The Chairman invited M. Pohl of the L3+C collaboration to make a brief presentation of the L3 cosmic ray experiment, which involves covering the outside of the L3 magnet octants with (mainly recuperated) plastic scintillation counters. The committee expressed its appreciation of the great physics interest of this experiment, which should make a precision measurement of the cosmic muon spectrum from 20 GeV to 2 TeV as a function of momentum, zenith angle and charge. The expected precision is at the per cent level, to be compared with the present systematic uncertainties of 20% or more. It was noted that L3+C is fully compatible with normal L3 operation and that the experiment would terminate at the end of LEP operation, whether it be 1999 or 2000. The committee also understands that the L3+C collaboration undertakes to make no dedicated access requests for their detector during LEP operation. In conclusion, the committee is satisfied that the L3+C experiment can operate parasitically during L3 operation at LEP.

8. Any other business

The Secretary announced that Monique Budel has set up a web site where useful LEPC documents will be made available (http://www.cern.ch/Committees/LEPC/WelcomeLEPC.html).
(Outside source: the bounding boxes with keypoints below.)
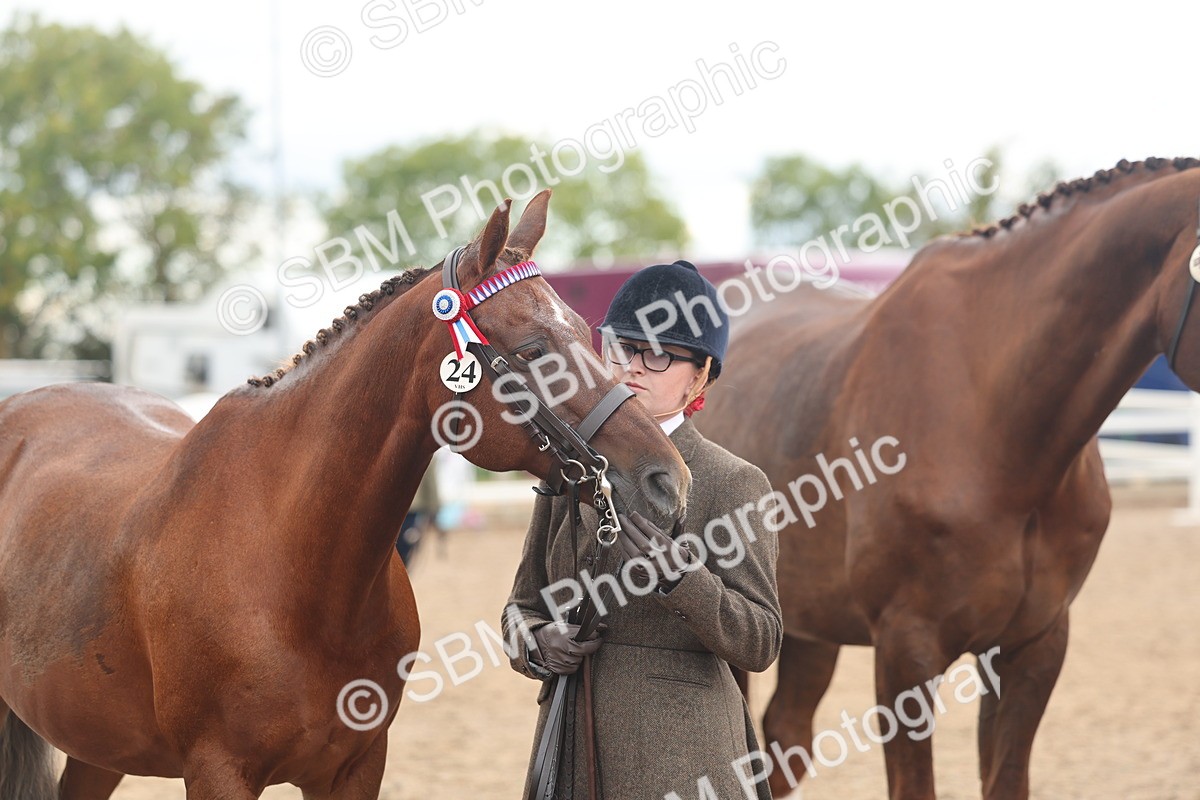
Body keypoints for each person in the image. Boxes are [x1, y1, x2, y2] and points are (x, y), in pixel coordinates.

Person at [503, 260, 782, 799]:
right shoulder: (570, 467)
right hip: (570, 750)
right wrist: (537, 643)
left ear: (700, 376)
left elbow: (761, 640)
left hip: (683, 760)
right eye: (621, 347)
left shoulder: (735, 482)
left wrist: (683, 578)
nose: (631, 366)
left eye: (657, 355)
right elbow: (520, 605)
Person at [395, 463, 442, 566]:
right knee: (404, 549)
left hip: (395, 507)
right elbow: (430, 483)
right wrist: (434, 509)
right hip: (411, 509)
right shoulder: (425, 450)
At the close of the meeting, the Research Director expressed his warmest thanks to the outgoing Chairman, Peter Zerwas. He highlighted the splendid way that Peter had transmitted to the SPC and the Research Board the enthusiasm and physics importance for operating
LEP in 2000. The Research Director expressed his appreciation on behalf of the entire LEP community for the considerable role Peter has played in making LEP operation in 2000 the top priority of CERN's near-term programme.

9. Next LEPC meeting

The dates of the next meeting of the LEPC are Tuesday-Wednesday, 15 - 16 September. The dates of the final meeting in 1998 are 12 - 13 November.


[1] L3+C Collaboration, The L3 Cosmic Ray Experiment, LEPC 98-3/ M 116.